**TASK PROMPT**
Retype the abstract on cashew apple silage word for word, starting at "La Van Kinh, Vu" and stopping after "days after ensiling.".

**EXCERPTED TEXT**
##########
Livestock Research for Rural Development 9 (1) 1997

Citation of this paper

Chemical composition of cashew apple and cashew apple waste ensiled with poultry litter

 

La Van Kinh, Vu Van Do and Dang Duc Phuong

Institute of Agricultural Sciences, Ho Chi Minh City, Vietnam

Abstract

The aims of this study were to examine the possibility of using whole cashew apple and cashew apple waste (a residue from fruit processing) as feed for dairy cows by ensiling them with poultry litter. The basic material was either the waste` (after juice extraction) or the whole cashew apple. Four treatments (combinations with poultry litter) with each product were compared. as follows: 100% cashew apple waste (CAW) or cashew apple (CA), 90% CAW (or CA) +10% poultry litter (PL), 80% CAW (or CA) + 20% PL and 70% CAW (or CA) + 30% PL based on fresh weight. The materials were ensiled in glass jars (2.5 litres capacity). There were 3 replications (jars) of each treatment of whole fruit and waste and of each of the sampling times, which were at 0, 3, 7, 15 and 30 days after ensiling.

 The pH fell rapidly in the first three days and continued to fall until the 7th day to a constant value of around 4.45. Total sugars also were reduced dramatically in the first three days (from 12.2 to 1.9% in DM). The sensory evaluation showed that the silages from 100% CAW or 90% CAW and 10% PL were of acceptable quality (yellow colour, nice smell) and those from 80% and 70% CAW were not acceptable (dark colour, bad odour).
##########
**AVAILABLE DATA**
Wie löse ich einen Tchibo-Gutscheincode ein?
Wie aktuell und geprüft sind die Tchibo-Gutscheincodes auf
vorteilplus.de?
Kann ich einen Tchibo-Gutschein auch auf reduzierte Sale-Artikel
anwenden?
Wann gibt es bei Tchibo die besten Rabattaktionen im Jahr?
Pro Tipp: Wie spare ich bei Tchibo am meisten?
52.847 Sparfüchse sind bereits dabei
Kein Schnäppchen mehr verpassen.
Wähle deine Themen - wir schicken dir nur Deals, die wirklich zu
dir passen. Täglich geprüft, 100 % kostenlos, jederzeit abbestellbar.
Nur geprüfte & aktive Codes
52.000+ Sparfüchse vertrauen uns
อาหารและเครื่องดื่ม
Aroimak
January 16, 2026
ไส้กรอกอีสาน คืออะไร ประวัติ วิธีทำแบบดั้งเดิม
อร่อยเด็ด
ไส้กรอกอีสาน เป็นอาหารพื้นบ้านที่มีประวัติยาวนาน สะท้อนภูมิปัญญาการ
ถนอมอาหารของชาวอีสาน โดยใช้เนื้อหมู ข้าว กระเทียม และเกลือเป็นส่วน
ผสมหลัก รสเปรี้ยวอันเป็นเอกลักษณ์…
##########
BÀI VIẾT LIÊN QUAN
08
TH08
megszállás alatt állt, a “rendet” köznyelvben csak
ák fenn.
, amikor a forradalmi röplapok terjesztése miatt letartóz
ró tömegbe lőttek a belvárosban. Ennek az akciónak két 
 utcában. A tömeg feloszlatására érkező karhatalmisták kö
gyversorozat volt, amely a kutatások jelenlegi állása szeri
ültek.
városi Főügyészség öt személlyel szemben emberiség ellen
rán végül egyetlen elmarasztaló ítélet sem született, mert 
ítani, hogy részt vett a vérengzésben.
##########
**WRITTEN SOLUTION**
La Van Kinh, Vu Van Do and Dang Duc Phuong

Institute of Agricultural Sciences, Ho Chi Minh City, Vietnam

Abstract

The aims of this study were to examine the possibility of using whole cashew apple and cashew apple waste (a residue from fruit processing) as feed for dairy cows by ensiling them with poultry litter. The basic material was either the waste` (after juice extraction) or the whole cashew apple. Four treatments (combinations with poultry litter) with each product were compared. as follows: 100% cashew apple waste (CAW) or cashew apple (CA), 90% CAW (or CA) +10% poultry litter (PL), 80% CAW (or CA) + 20% PL and 70% CAW (or CA) + 30% PL based on fresh weight. The materials were ensiled in glass jars (2.5 litres capacity). There were 3 replications (jars) of each treatment of whole fruit and waste and of each of the sampling times, which were at 0, 3, 7, 15 and 30 days after ensiling.